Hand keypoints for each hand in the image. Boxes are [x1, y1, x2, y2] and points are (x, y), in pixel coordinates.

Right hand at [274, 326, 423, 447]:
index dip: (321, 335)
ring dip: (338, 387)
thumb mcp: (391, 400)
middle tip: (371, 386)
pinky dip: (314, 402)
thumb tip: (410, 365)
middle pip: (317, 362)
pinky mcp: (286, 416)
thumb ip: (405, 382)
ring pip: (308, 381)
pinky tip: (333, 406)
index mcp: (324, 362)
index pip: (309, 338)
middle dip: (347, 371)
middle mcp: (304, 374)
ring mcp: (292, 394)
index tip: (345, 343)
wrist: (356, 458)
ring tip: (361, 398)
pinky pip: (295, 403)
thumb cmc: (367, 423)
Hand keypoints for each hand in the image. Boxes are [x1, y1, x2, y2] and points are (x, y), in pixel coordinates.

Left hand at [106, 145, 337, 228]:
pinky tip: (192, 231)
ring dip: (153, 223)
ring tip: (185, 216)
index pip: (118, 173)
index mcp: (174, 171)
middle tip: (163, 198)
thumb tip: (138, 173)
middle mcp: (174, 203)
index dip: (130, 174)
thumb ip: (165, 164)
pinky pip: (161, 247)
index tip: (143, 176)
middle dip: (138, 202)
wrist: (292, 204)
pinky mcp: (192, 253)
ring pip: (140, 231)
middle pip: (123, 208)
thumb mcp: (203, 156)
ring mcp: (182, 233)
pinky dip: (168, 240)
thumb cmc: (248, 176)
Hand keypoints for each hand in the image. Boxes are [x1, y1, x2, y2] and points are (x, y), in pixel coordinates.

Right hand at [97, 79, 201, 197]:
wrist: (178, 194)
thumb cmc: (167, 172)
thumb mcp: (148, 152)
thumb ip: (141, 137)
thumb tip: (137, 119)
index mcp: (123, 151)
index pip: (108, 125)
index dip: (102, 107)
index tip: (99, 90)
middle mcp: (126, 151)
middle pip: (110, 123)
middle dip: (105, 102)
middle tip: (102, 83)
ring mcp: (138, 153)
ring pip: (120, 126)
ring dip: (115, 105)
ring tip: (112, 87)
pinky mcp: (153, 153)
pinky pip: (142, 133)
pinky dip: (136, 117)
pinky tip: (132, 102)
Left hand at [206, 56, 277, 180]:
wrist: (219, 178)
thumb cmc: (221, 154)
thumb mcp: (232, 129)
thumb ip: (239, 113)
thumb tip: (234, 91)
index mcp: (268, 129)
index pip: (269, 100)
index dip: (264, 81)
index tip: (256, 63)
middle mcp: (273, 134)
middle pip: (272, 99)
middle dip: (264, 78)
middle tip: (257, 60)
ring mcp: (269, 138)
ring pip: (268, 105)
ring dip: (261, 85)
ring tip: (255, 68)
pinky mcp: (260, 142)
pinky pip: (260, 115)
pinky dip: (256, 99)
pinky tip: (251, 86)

■ Work instructions
Nothing in the entries should be left out; please reproduce them all exactly.

■ Output for this exercise
Hand keypoints for each hand in the image. Boxes are [x1, y1, x2, y2] and points are (x, y), in pixel coordinates.

Right hand at [274, 326, 423, 447]:
index dip: (321, 335)
ring dip: (338, 387)
thumb mcp: (391, 400)
middle tip: (371, 386)
pinky dip: (314, 402)
thumb tip: (410, 365)
middle pip: (317, 362)
pinky mcp: (286, 416)
thumb ip: (405, 382)
ring pip: (308, 381)
pinky tip: (333, 406)
index mcp: (324, 362)
index pip: (309, 338)
middle dip: (347, 371)
middle mcp: (304, 374)
ring mcp: (292, 394)
index tip: (345, 343)
wrist: (356, 458)
ring tip: (361, 398)
pinky pip: (295, 403)
thumb cmc: (367, 423)
Hand keypoints for each hand in the image. Boxes are [x1, y1, x2, y2] and points are (x, y), in pixel coordinates.

Left hand at [106, 145, 337, 228]:
pinky tip: (192, 231)
ring dip: (153, 223)
ring tip: (185, 216)
index pip: (118, 173)
index mcp: (174, 171)
middle tip: (163, 198)
thumb tip: (138, 173)
middle mcp: (174, 203)
index dip: (130, 174)
thumb ip: (165, 164)
pinky pip: (161, 247)
index tip: (143, 176)
middle dip: (138, 202)
wrist: (292, 204)
pinky mcp: (192, 253)
ring pip: (140, 231)
middle pip: (123, 208)
thumb mcp: (203, 156)
ring mcp: (182, 233)
pinky dip: (168, 240)
thumb cmc: (248, 176)
Hand keypoints for each hand in the image. Boxes are [x1, y1, x2, y2] and points are (x, y), in pixel coordinates.

Right hand at [97, 79, 201, 197]:
wrist: (178, 194)
thumb cmc: (167, 172)
thumb mcp: (148, 152)
thumb ip: (141, 137)
thumb tip: (137, 119)
index mcp: (123, 151)
index pip: (108, 125)
index dip: (102, 107)
index tip: (99, 90)
middle mcp: (126, 151)
middle pip: (110, 123)
middle dip: (105, 102)
middle tip: (102, 83)
ring mcp: (138, 153)
ring pip: (120, 126)
ring dip: (115, 105)
ring tip: (112, 87)
pinky mcp: (153, 153)
pinky pip: (142, 133)
pinky dip: (136, 117)
pinky tip: (132, 102)
Left hand at [206, 56, 277, 180]:
wrist: (219, 178)
thumb cmc: (221, 154)
thumb mcp: (232, 129)
thumb ip: (239, 113)
thumb tip: (234, 91)
index mcp: (268, 129)
index pip: (269, 100)
index dip: (264, 81)
index tip: (256, 63)
middle mcp: (273, 134)
middle pip: (272, 99)
middle dip: (264, 78)
middle tip: (257, 60)
ring mcp: (269, 138)
ring pip: (268, 105)
ring dip: (261, 85)
ring tip: (255, 68)
pinky mcp: (260, 142)
pinky pip: (260, 115)
pinky dip: (256, 99)
pinky tip: (251, 86)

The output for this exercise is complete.